EXERCISE
Leave out the images and repeat every entry below exactly.
[DATA SECTION — start]
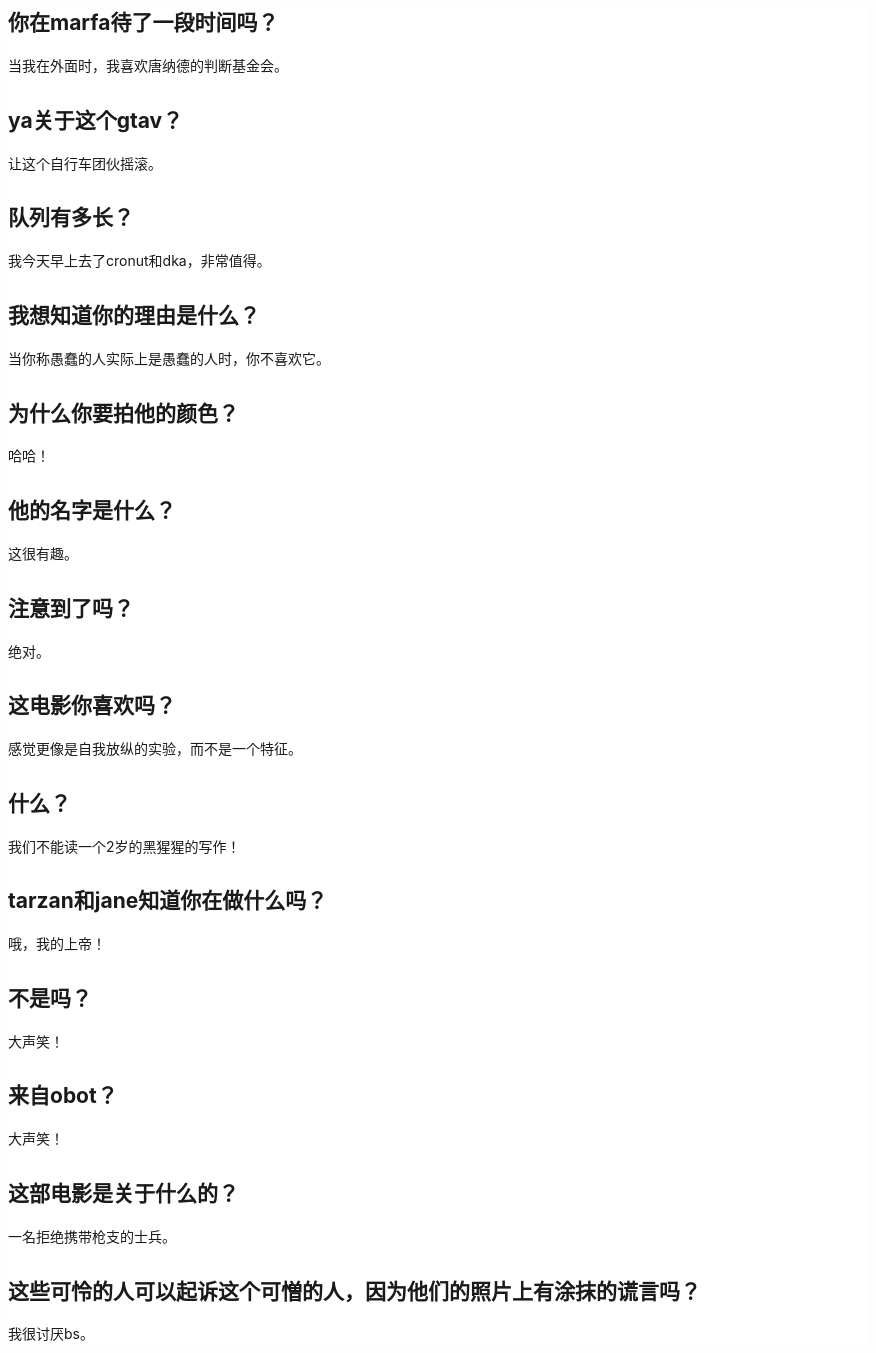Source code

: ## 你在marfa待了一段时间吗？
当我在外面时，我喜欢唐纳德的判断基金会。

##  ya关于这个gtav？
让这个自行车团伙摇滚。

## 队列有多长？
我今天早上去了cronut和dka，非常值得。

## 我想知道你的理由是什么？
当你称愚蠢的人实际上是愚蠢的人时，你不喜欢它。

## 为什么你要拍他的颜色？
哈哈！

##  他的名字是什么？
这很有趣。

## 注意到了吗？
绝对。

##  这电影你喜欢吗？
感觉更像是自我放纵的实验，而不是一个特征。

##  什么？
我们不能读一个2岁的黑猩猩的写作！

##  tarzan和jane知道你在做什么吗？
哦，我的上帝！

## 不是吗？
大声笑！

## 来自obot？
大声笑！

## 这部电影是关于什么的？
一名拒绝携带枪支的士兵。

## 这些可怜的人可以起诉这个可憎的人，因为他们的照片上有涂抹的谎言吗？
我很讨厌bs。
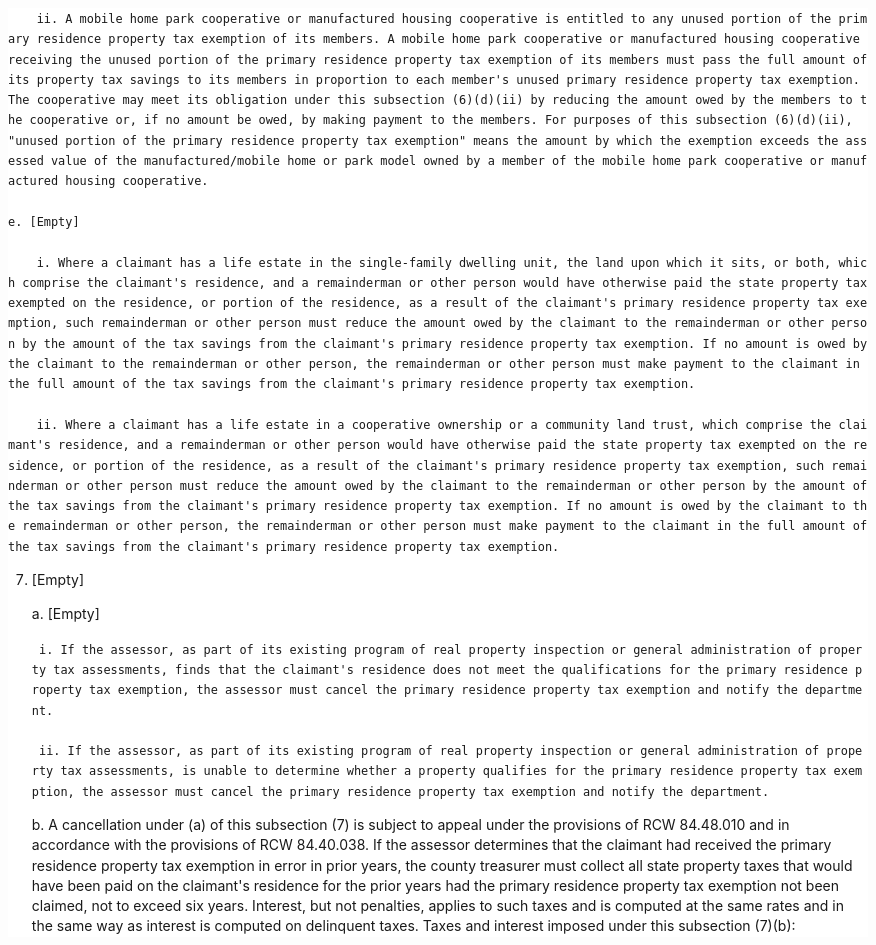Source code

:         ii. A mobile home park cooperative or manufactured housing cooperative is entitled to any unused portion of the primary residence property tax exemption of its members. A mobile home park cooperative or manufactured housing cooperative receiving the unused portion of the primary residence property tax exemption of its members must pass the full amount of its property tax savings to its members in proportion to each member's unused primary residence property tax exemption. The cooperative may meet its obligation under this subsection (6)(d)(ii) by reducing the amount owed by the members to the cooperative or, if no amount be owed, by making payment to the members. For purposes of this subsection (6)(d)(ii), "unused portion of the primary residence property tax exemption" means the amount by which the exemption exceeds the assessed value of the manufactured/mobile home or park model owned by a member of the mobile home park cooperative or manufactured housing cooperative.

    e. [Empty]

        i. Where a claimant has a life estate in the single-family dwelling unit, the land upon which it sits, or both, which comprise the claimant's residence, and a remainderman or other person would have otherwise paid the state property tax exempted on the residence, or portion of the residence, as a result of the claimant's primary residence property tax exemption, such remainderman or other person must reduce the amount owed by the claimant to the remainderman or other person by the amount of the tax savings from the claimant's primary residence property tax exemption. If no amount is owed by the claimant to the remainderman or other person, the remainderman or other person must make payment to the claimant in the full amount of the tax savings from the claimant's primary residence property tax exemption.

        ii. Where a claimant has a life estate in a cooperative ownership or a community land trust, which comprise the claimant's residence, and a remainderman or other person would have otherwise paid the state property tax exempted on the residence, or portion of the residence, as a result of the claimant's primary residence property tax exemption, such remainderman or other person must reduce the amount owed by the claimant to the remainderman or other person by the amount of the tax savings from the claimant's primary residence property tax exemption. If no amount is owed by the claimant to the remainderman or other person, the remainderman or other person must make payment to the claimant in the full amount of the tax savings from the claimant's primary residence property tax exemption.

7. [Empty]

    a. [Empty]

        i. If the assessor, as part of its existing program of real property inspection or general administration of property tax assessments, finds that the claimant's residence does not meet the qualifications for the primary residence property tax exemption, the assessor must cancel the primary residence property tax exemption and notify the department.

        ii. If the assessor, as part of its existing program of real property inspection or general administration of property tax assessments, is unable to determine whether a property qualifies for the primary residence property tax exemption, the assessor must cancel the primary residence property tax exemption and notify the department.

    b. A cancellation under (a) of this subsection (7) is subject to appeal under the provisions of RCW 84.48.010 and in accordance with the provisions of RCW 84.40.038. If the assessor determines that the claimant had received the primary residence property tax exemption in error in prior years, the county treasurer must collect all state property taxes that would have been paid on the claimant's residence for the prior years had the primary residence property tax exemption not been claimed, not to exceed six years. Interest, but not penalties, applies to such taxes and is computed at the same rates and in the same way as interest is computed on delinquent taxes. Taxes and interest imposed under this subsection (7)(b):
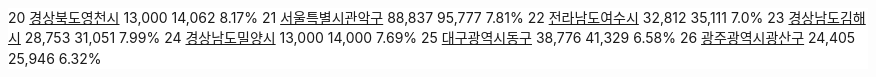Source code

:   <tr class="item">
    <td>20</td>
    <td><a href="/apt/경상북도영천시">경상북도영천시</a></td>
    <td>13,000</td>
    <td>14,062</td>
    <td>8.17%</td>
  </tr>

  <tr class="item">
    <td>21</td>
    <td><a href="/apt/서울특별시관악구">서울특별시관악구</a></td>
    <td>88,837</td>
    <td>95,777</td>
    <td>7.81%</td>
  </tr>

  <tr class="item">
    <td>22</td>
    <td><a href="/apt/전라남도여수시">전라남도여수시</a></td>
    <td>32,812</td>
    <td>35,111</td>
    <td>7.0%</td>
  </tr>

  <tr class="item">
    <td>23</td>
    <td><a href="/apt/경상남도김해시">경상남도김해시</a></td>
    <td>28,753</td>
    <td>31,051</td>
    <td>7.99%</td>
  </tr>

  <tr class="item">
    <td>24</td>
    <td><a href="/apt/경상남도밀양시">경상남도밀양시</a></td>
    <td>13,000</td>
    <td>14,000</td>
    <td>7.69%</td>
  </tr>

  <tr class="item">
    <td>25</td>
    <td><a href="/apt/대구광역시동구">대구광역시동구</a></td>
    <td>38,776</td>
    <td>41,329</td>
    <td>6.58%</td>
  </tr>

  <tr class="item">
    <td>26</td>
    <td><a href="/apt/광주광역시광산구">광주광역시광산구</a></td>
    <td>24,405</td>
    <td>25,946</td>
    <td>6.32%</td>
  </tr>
[DATA SECTION — finish]
SOLUTION FOR THIS PROBLEM
Source code

: ## 你在marfa待了一段时间吗？
当我在外面时，我喜欢唐纳德的判断基金会。

##  ya关于这个gtav？
让这个自行车团伙摇滚。

## 队列有多长？
我今天早上去了cronut和dka，非常值得。

## 我想知道你的理由是什么？
当你称愚蠢的人实际上是愚蠢的人时，你不喜欢它。

## 为什么你要拍他的颜色？
哈哈！

##  他的名字是什么？
这很有趣。

## 注意到了吗？
绝对。

##  这电影你喜欢吗？
感觉更像是自我放纵的实验，而不是一个特征。

##  什么？
我们不能读一个2岁的黑猩猩的写作！

##  tarzan和jane知道你在做什么吗？
哦，我的上帝！

## 不是吗？
大声笑！

## 来自obot？
大声笑！

## 这部电影是关于什么的？
一名拒绝携带枪支的士兵。

## 这些可怜的人可以起诉这个可憎的人，因为他们的照片上有涂抹的谎言吗？
我很讨厌bs。
Source code

:         ii. A mobile home park cooperative or manufactured housing cooperative is entitled to any unused portion of the primary residence property tax exemption of its members. A mobile home park cooperative or manufactured housing cooperative receiving the unused portion of the primary residence property tax exemption of its members must pass the full amount of its property tax savings to its members in proportion to each member's unused primary residence property tax exemption. The cooperative may meet its obligation under this subsection (6)(d)(ii) by reducing the amount owed by the members to the cooperative or, if no amount be owed, by making payment to the members. For purposes of this subsection (6)(d)(ii), "unused portion of the primary residence property tax exemption" means the amount by which the exemption exceeds the assessed value of the manufactured/mobile home or park model owned by a member of the mobile home park cooperative or manufactured housing cooperative.

    e. [Empty]

        i. Where a claimant has a life estate in the single-family dwelling unit, the land upon which it sits, or both, which comprise the claimant's residence, and a remainderman or other person would have otherwise paid the state property tax exempted on the residence, or portion of the residence, as a result of the claimant's primary residence property tax exemption, such remainderman or other person must reduce the amount owed by the claimant to the remainderman or other person by the amount of the tax savings from the claimant's primary residence property tax exemption. If no amount is owed by the claimant to the remainderman or other person, the remainderman or other person must make payment to the claimant in the full amount of the tax savings from the claimant's primary residence property tax exemption.

        ii. Where a claimant has a life estate in a cooperative ownership or a community land trust, which comprise the claimant's residence, and a remainderman or other person would have otherwise paid the state property tax exempted on the residence, or portion of the residence, as a result of the claimant's primary residence property tax exemption, such remainderman or other person must reduce the amount owed by the claimant to the remainderman or other person by the amount of the tax savings from the claimant's primary residence property tax exemption. If no amount is owed by the claimant to the remainderman or other person, the remainderman or other person must make payment to the claimant in the full amount of the tax savings from the claimant's primary residence property tax exemption.

7. [Empty]

    a. [Empty]

        i. If the assessor, as part of its existing program of real property inspection or general administration of property tax assessments, finds that the claimant's residence does not meet the qualifications for the primary residence property tax exemption, the assessor must cancel the primary residence property tax exemption and notify the department.

        ii. If the assessor, as part of its existing program of real property inspection or general administration of property tax assessments, is unable to determine whether a property qualifies for the primary residence property tax exemption, the assessor must cancel the primary residence property tax exemption and notify the department.

    b. A cancellation under (a) of this subsection (7) is subject to appeal under the provisions of RCW 84.48.010 and in accordance with the provisions of RCW 84.40.038. If the assessor determines that the claimant had received the primary residence property tax exemption in error in prior years, the county treasurer must collect all state property taxes that would have been paid on the claimant's residence for the prior years had the primary residence property tax exemption not been claimed, not to exceed six years. Interest, but not penalties, applies to such taxes and is computed at the same rates and in the same way as interest is computed on delinquent taxes. Taxes and interest imposed under this subsection (7)(b):
Source code

:   <tr class="item">
    <td>20</td>
    <td><a href="/apt/경상북도영천시">경상북도영천시</a></td>
    <td>13,000</td>
    <td>14,062</td>
    <td>8.17%</td>
  </tr>

  <tr class="item">
    <td>21</td>
    <td><a href="/apt/서울특별시관악구">서울특별시관악구</a></td>
    <td>88,837</td>
    <td>95,777</td>
    <td>7.81%</td>
  </tr>

  <tr class="item">
    <td>22</td>
    <td><a href="/apt/전라남도여수시">전라남도여수시</a></td>
    <td>32,812</td>
    <td>35,111</td>
    <td>7.0%</td>
  </tr>

  <tr class="item">
    <td>23</td>
    <td><a href="/apt/경상남도김해시">경상남도김해시</a></td>
    <td>28,753</td>
    <td>31,051</td>
    <td>7.99%</td>
  </tr>

  <tr class="item">
    <td>24</td>
    <td><a href="/apt/경상남도밀양시">경상남도밀양시</a></td>
    <td>13,000</td>
    <td>14,000</td>
    <td>7.69%</td>
  </tr>

  <tr class="item">
    <td>25</td>
    <td><a href="/apt/대구광역시동구">대구광역시동구</a></td>
    <td>38,776</td>
    <td>41,329</td>
    <td>6.58%</td>
  </tr>

  <tr class="item">
    <td>26</td>
    <td><a href="/apt/광주광역시광산구">광주광역시광산구</a></td>
    <td>24,405</td>
    <td>25,946</td>
    <td>6.32%</td>
  </tr>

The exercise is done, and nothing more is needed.